▶ Listed entries:
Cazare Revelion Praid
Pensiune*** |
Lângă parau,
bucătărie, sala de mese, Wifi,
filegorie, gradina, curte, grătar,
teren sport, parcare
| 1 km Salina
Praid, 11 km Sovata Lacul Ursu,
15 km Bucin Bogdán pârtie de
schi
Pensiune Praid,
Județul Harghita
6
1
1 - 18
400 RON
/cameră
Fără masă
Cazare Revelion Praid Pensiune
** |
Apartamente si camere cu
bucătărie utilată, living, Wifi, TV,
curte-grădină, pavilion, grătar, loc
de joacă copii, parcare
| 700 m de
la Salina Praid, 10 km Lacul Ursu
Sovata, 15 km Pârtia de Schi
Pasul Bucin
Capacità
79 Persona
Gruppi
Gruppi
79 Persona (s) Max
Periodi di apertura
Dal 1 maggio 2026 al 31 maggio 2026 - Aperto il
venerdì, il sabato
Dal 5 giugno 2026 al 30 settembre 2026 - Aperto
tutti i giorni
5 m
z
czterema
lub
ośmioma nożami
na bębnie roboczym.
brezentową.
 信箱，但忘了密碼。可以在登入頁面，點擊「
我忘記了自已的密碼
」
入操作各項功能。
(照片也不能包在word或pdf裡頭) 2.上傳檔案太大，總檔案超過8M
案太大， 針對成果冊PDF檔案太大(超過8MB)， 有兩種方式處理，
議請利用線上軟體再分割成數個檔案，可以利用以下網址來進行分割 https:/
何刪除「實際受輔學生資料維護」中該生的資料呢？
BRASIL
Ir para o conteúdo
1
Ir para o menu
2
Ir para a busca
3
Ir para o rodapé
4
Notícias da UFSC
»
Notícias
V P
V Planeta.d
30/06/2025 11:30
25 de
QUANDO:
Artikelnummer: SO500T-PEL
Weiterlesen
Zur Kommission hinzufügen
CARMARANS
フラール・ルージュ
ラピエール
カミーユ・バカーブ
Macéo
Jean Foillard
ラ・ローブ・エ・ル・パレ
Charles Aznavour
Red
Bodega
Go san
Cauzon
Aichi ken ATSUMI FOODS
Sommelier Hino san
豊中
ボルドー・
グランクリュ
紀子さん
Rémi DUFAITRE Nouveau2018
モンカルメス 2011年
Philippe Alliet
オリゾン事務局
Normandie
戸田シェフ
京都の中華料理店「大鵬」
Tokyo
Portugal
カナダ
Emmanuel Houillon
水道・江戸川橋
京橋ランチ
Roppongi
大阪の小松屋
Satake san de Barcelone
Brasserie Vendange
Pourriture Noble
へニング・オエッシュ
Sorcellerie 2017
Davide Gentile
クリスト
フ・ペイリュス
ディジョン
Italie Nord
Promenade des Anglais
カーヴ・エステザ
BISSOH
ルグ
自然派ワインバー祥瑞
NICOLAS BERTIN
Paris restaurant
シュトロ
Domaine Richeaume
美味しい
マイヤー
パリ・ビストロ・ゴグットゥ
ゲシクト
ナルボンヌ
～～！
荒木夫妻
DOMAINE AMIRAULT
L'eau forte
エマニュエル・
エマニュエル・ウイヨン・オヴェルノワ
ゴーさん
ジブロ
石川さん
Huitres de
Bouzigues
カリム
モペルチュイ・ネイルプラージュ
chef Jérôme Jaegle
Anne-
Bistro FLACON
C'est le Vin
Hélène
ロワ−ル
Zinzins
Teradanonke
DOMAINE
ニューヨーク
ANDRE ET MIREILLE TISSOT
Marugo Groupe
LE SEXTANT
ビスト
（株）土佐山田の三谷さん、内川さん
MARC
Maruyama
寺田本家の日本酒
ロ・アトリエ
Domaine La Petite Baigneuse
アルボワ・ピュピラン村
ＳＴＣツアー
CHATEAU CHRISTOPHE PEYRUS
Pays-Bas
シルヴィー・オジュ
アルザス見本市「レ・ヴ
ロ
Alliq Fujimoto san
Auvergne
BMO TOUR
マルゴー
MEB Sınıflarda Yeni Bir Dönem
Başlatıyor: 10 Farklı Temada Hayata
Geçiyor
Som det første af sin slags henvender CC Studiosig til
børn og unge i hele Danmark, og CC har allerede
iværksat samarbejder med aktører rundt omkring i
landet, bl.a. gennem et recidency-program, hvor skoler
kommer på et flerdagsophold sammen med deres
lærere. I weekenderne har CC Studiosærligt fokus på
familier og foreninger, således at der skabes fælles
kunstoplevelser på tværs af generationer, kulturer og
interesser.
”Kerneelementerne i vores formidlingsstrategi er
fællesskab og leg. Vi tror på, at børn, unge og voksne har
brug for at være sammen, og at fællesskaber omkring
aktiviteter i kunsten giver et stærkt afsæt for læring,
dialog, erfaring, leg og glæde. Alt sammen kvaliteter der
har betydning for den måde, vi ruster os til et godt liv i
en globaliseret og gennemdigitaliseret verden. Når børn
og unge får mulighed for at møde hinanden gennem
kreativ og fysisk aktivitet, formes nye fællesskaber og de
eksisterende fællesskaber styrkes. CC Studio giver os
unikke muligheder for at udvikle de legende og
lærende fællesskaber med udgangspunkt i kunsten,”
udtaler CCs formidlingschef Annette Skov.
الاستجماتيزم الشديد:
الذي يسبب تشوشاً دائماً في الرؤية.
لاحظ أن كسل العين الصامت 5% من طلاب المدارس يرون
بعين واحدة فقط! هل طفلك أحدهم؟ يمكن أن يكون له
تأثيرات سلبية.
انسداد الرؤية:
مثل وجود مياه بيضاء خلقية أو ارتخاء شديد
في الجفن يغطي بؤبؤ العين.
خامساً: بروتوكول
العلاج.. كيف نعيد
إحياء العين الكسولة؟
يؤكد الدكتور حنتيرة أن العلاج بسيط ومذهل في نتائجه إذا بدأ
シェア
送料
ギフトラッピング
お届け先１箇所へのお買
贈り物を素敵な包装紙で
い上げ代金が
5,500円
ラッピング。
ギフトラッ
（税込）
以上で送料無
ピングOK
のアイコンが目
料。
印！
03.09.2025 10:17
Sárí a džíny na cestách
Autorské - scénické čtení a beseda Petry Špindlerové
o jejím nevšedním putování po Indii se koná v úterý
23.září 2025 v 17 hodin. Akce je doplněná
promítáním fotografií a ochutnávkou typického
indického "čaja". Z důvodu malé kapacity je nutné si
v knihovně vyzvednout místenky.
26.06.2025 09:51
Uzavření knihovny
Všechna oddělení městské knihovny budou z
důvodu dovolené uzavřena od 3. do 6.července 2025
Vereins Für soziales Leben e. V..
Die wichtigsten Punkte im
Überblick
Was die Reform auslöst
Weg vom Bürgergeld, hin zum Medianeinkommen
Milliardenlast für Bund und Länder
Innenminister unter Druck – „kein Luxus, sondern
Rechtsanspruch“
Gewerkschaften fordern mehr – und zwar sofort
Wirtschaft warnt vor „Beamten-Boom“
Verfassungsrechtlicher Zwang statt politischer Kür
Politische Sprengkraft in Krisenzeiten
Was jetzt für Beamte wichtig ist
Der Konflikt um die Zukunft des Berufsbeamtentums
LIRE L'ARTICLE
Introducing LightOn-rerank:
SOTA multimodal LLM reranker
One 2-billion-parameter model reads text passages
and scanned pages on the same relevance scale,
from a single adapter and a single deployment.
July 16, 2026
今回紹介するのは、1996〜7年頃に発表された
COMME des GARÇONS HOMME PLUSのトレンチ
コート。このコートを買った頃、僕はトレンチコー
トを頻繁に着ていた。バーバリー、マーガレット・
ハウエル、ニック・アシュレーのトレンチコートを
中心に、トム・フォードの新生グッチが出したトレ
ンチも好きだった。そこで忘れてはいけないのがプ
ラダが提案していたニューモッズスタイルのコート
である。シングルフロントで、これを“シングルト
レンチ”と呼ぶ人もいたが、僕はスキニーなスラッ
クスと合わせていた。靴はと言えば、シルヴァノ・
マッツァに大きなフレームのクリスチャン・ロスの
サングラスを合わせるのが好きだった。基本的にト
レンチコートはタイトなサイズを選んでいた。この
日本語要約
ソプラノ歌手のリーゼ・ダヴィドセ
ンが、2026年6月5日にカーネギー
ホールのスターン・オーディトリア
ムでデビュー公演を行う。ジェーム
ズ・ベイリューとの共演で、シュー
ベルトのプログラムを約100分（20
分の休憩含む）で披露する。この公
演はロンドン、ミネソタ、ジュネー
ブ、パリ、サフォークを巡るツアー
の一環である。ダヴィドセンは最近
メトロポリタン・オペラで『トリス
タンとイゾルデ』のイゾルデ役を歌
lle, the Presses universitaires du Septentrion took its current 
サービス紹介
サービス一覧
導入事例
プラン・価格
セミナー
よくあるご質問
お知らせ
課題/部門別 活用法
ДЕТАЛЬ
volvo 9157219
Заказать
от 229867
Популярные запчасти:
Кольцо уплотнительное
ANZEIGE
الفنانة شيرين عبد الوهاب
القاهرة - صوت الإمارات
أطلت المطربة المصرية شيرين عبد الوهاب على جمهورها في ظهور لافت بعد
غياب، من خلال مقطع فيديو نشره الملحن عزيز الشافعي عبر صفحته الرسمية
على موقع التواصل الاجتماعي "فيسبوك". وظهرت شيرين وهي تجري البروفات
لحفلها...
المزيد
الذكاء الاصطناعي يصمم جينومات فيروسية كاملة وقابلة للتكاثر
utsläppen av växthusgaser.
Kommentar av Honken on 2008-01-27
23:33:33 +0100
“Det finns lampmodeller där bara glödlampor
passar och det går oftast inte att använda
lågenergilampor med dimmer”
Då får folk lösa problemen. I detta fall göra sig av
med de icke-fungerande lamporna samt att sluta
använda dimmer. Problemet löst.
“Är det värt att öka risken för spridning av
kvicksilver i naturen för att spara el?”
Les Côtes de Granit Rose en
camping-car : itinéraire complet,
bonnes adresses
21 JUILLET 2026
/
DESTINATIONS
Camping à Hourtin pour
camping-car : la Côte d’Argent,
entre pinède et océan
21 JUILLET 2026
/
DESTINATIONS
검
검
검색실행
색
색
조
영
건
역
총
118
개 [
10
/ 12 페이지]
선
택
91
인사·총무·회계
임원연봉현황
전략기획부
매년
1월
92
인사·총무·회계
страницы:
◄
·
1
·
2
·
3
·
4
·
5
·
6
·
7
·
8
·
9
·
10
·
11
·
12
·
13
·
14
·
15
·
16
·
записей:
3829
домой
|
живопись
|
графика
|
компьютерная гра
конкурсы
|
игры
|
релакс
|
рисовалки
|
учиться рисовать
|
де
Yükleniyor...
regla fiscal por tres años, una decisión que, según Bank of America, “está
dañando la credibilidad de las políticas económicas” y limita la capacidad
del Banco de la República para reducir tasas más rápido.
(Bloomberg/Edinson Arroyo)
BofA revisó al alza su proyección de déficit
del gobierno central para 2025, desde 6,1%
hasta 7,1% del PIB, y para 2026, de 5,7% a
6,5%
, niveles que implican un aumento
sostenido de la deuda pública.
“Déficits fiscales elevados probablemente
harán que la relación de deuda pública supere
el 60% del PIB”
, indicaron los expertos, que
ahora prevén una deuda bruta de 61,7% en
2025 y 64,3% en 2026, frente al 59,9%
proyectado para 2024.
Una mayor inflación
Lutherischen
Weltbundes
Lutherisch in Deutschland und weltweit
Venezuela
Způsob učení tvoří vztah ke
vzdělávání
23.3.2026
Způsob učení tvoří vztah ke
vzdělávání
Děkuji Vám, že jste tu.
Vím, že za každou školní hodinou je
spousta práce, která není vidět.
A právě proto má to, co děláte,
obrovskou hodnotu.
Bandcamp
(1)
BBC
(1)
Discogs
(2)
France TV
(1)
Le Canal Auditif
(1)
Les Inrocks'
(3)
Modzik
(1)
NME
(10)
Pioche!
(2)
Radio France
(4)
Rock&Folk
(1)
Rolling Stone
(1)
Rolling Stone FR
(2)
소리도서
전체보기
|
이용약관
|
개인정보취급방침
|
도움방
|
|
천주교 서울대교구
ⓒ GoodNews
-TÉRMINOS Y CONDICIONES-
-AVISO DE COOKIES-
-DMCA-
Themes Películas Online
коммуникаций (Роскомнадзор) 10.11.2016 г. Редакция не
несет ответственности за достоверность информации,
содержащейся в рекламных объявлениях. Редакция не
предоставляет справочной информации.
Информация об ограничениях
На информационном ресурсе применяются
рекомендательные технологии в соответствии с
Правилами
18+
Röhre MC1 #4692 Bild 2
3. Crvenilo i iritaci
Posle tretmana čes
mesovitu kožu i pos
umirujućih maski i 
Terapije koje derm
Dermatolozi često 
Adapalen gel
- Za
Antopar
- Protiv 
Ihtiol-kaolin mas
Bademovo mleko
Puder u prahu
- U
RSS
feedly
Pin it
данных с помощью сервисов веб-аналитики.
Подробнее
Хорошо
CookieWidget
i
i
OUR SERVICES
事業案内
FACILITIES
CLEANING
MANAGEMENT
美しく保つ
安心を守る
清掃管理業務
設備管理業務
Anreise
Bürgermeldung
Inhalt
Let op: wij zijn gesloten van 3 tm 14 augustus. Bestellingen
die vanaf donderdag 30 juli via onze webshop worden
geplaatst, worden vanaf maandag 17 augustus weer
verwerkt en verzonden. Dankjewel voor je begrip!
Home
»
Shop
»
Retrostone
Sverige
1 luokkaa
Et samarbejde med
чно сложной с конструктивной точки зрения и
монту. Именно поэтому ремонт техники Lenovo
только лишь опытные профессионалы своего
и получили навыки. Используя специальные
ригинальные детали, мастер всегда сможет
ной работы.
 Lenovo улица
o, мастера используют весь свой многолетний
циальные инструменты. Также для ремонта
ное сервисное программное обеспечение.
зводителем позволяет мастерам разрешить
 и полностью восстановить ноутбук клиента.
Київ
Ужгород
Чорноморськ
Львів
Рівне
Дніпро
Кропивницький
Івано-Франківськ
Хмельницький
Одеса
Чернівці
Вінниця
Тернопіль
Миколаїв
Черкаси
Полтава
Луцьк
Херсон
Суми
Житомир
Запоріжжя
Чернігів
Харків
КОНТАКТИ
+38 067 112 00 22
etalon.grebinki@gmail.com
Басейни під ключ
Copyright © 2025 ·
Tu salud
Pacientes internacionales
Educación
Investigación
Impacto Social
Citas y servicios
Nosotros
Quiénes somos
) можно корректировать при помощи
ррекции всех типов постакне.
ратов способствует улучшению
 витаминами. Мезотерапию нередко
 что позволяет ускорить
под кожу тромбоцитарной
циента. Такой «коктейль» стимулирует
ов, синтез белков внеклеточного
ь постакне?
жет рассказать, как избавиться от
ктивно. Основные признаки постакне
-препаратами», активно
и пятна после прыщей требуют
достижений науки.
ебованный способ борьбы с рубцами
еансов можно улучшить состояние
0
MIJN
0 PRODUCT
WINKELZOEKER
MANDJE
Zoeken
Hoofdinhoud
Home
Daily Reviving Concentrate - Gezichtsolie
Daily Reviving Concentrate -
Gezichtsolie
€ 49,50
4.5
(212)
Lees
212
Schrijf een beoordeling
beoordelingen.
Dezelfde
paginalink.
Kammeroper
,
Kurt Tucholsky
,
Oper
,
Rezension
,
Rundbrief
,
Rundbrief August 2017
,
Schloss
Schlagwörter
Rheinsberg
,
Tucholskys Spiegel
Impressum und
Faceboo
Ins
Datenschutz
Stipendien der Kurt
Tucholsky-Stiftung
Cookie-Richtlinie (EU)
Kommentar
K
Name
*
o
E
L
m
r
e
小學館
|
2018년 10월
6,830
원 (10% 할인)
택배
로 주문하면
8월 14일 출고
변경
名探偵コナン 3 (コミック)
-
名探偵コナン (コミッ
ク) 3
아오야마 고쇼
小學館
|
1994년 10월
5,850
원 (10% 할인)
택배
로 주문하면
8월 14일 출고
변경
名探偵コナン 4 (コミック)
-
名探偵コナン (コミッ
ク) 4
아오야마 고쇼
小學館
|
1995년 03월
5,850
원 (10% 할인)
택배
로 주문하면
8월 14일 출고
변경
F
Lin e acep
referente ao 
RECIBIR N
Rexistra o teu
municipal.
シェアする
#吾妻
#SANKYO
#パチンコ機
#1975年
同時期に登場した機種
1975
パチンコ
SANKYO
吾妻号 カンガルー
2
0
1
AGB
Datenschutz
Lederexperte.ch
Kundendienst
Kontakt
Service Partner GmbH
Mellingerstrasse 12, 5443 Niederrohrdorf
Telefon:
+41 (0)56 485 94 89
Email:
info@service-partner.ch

▶ What the task requires: Starting at the beginning of the items and ending with the line that contains "Apartamente si camere cu", reproduce the lines with "Pensiune" switched to "Vila" and everything else left unchanged.

▶ Reply:
Cazare Revelion Praid
Vila*** |
Lângă parau,
bucătărie, sala de mese, Wifi,
filegorie, gradina, curte, grătar,
teren sport, parcare
| 1 km Salina
Praid, 11 km Sovata Lacul Ursu,
15 km Bucin Bogdán pârtie de
schi
Vila Praid,
Județul Harghita
6
1
1 - 18
400 RON
/cameră
Fără masă
Cazare Revelion Praid Vila
** |
Apartamente si camere cu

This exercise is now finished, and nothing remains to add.